Я кивнул, но мои пальцы продолжали держаться за гроб. Спиридон мягко потянул меня, и я пошел на негнущихся ногах к выходу из храма. Потом мы шли через кладбище, потом еще куда-то, а я машинально отмечал знакомые места: Конная площадь, церковь Вознесения, ряды на Нижней площади, кремлевская стена.
В себя я пришел, только когда мы стали спускаться куда-то вниз по темной крутой круговой лестнице. Впереди с факелом шел священник, за ним Генка, потом я. Оглянувшись, я увидел Ваську, и дальше я с удивлением обнаружил бабу Нюру.
— Куда мы идем? — спросил я.
Мне никто не ответил, и скользкое подозрение коснулось моего сознания. Вновь, как и неделю назад, когда меня поцарапал первый мертвяк, мелькнула мысль, что меня ведут отпевать или упокаивать как нечисть. Но сейчас никакого испуга я не испытал, напротив, даже почувствовал некоторое облегчение. Только мысль о маленькой сестре не дала мне провалиться в пучину безразличия.

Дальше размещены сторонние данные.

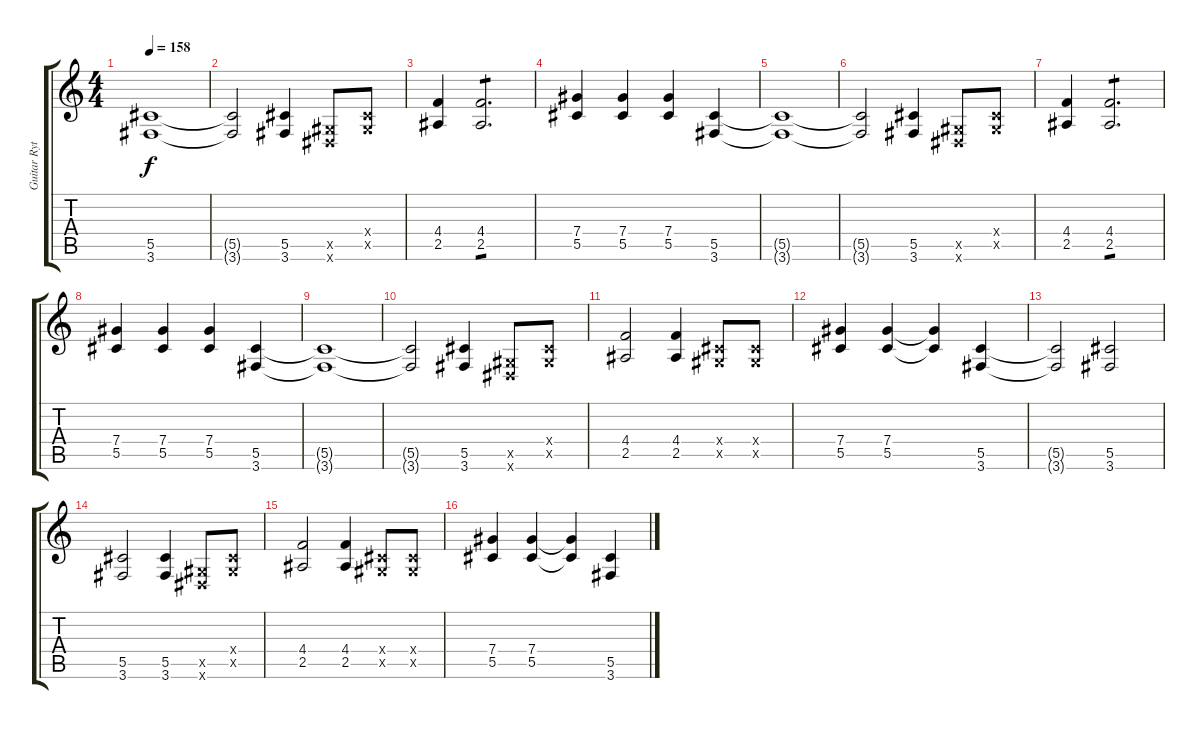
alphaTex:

\track ("Guitar Rythm" "Guitar Ryt") {instrument distortionguitar}
\staff {score tabs}
\tuning (Eb4 Bb3 Gb3 Db3 Ab2 Eb2) {hide}
\ts (4 4)
\tempo 158
\clef g2
\ks c
(5.5{t} 3.6{t}).1{dy f} |
(5.5{t} 3.6{t}).2 (5.5 3.6).4 (0.5{x} 0.6{x}).8 (0.4{x} 0.5{x}).8 |
(4.4 2.5).4 (4.4 2.5).2{d tp 1} |
(7.4 5.5).4 (7.4 5.5).4 (7.4 5.5).4 (5.5 3.6).4 |
(5.5{t} 3.6{t}).1 |
(5.5{t} 3.6{t}).2 (5.5 3.6).4 (0.5{x} 0.6{x}).8 (0.4{x} 0.5{x}).8 |
(4.4 2.5).4 (4.4 2.5).2{d tp 1} |
(7.4 5.5).4 (7.4 5.5).4 (7.4 5.5).4 (5.5 3.6).4 |
(5.5{t} 3.6{t}).1 |
(5.5{t} 3.6{t}).2 (5.5 3.6).4 (0.5{x} 0.6{x}).8 (0.4{x} 0.5{x}).8 |
(4.4 2.5).2 (4.4 2.5).4 (0.4{x} 0.5{x}).8 (0.4{x} 0.5{x}).8 |
(7.4 5.5).4 (7.4 5.5).4 (7.4{t} 5.5{t}).4 (5.5 3.6).4 |
(5.5{t} 3.6{t}).2 (5.5 3.6).2 |
(5.5 3.6).2 (5.5 3.6).4 (0.5{x} 0.6{x}).8 (0.4{x} 0.5{x}).8 |
(4.4 2.5).2 (4.4 2.5).4 (0.4{x} 0.5{x}).8 (0.4{x} 0.5{x}).8 |
(7.4 5.5).4 (7.4 5.5).4 (7.4{t} 5.5{t}).4 (5.5 3.6).4
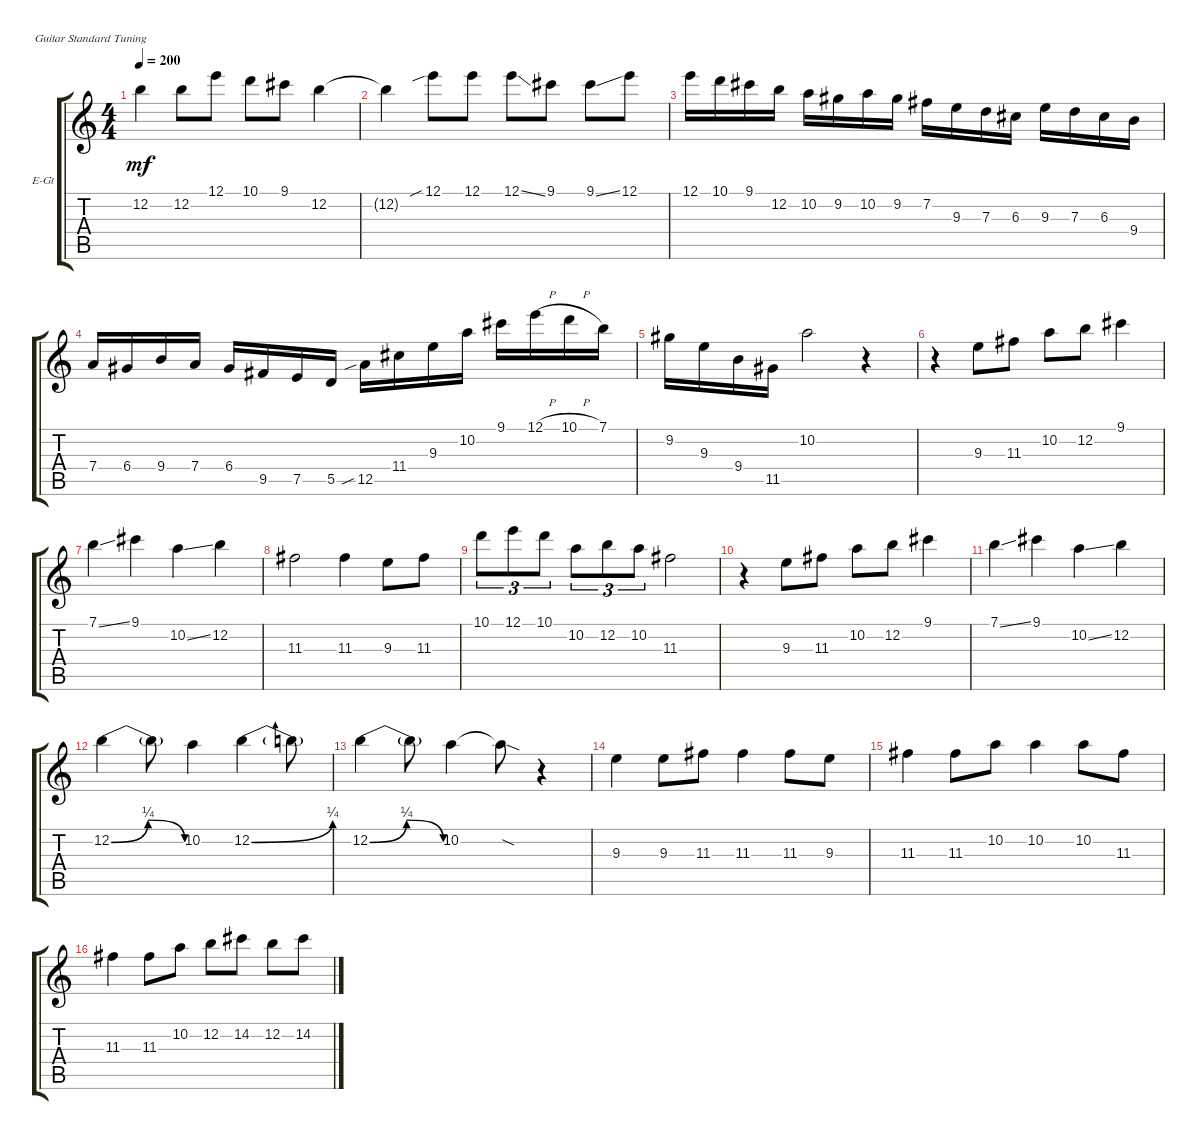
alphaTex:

\defaultSystemsLayout 4
\bracketExtendMode groupsimilarinstruments
\firstSystemTrackNameOrientation horizontal
\otherSystemsTrackNameOrientation horizontal
\track ("Electric Guitar" "E-Gt") {instrument distortionguitar}
\staff {score tabs}
\tuning (E4 B3 G3 D3 A2 E2)
\ts (4 4)
\tempo 200
\clef g2
\ks c
12.2{t}.4{dy mf} 12.2.8 12.1.8 10.1.8 9.1.8 12.2.4 |
12.2{t}.4 12.1{sib}.8 12.1.8 12.1{ss}.8 9.1.8 9.1{ss}.8 12.1.8 |
12.1.16 10.1.16 9.1.16 12.2.16 10.2.16 9.2.16 10.2.16 9.2.16 7.2.16 9.3.16 7.3.16 6.3.16 9.3.16 7.3.16 6.3.16 9.4.16 |
7.4.16 6.4.16 9.4.16 7.4.16 6.4.16 9.5.16 7.5.16 5.5.16 12.5{sib}.16 11.4.16 9.3.16 10.2.16 9.1.16 12.1{h}.16 10.1{h}.16 7.1.16 |
9.2.16 9.3.16 9.4.16 11.5.16 10.2.2 r.4 |
r.4 9.3.8 11.3.8 10.2.8 12.2.8 9.1.4 |
7.1{ss}.4 9.1.4 10.2{ss}.4 12.2.4 |
11.3.2 11.3.4 9.3.8 11.3.8 |
10.1.8{tu (3 2)} 12.1.8{tu (3 2)} 10.1.8{tu (3 2)} 10.2.8{tu (3 2)} 12.2.8{tu (3 2)} 10.2.8{tu (3 2)} 11.3.2 |
r.4 9.3.8 11.3.8 10.2.8 12.2.8 9.1.4 |
7.1{ss}.4 9.1.4 10.2{ss}.4 12.2.4 |
12.2{be (bendrelease 0 0 17.4 1 33 1 59.4 0)}.4 12.2{t}.8 10.2.4 12.2{be (bend 0 0 59.4 1)}.4 12.2{t}.8 |
12.2{be (bendrelease 0 0 17.4 1 33 1 59.4 0)}.4 12.2{t}.8 10.2.4 10.2{sod t}.8 r.4 |
9.3.4 9.3.8 11.3.8 11.3.4 11.3.8 9.3.8 |
11.3.4 11.3.8 10.2.8 10.2.4 10.2.8 11.3.8 |
11.3.4 11.3.8 10.2.8 12.2.8 14.2.8 12.2.8 14.2.8
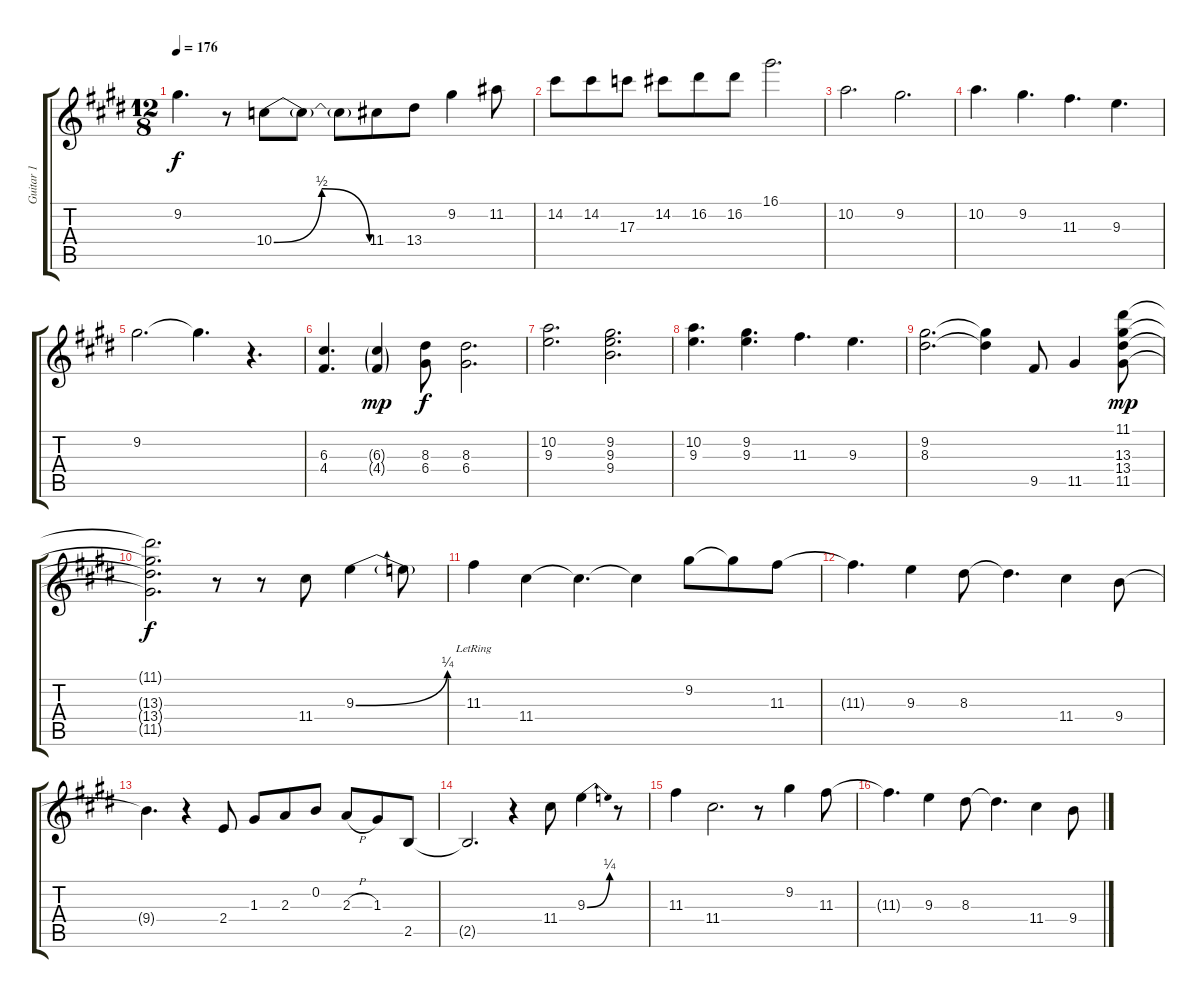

Но рядом были друзья, и потому я решил довериться им, и просто посмотреть, что же будет дальше.
А дальше спуск закончился огромной дверью, обитой железом, с тяжелым навесным замком. Священник достал длинный двухвершковый ключ, тот со скрипом провернулся в замке, и тяжелая дверь бесшумно распахнулась. Свет факела озарил подземелье со сводчатым кирпичным потолком. На удивление, не было сырости. Дверь за спиной закрыли. Спиридон подходил к закрепленным по бокам длинного зала факелам и зажигал их один за другим.
Свет выхватывал все больше деталей: на стенах между горящими факелами было развешано оружие. Какое-то было мне хорошо знакомо из жизни и просмотренных книг: обычные и двуручные мечи, булавы, копья, щиты. Другое было причудливой формы и я видел его впервые. Неожиданно узнал совню из моего сна, подошел к ней и дотронулся, испытал чувство узнавания. Оружие просилось в руку, будто только и ждало этого момента. Я даже протянул руку, чтобы снять совню с креплений, но неожиданно резкий голос священника прервал меня:
— Иван Назлов! Отвечай, кто ты такой?!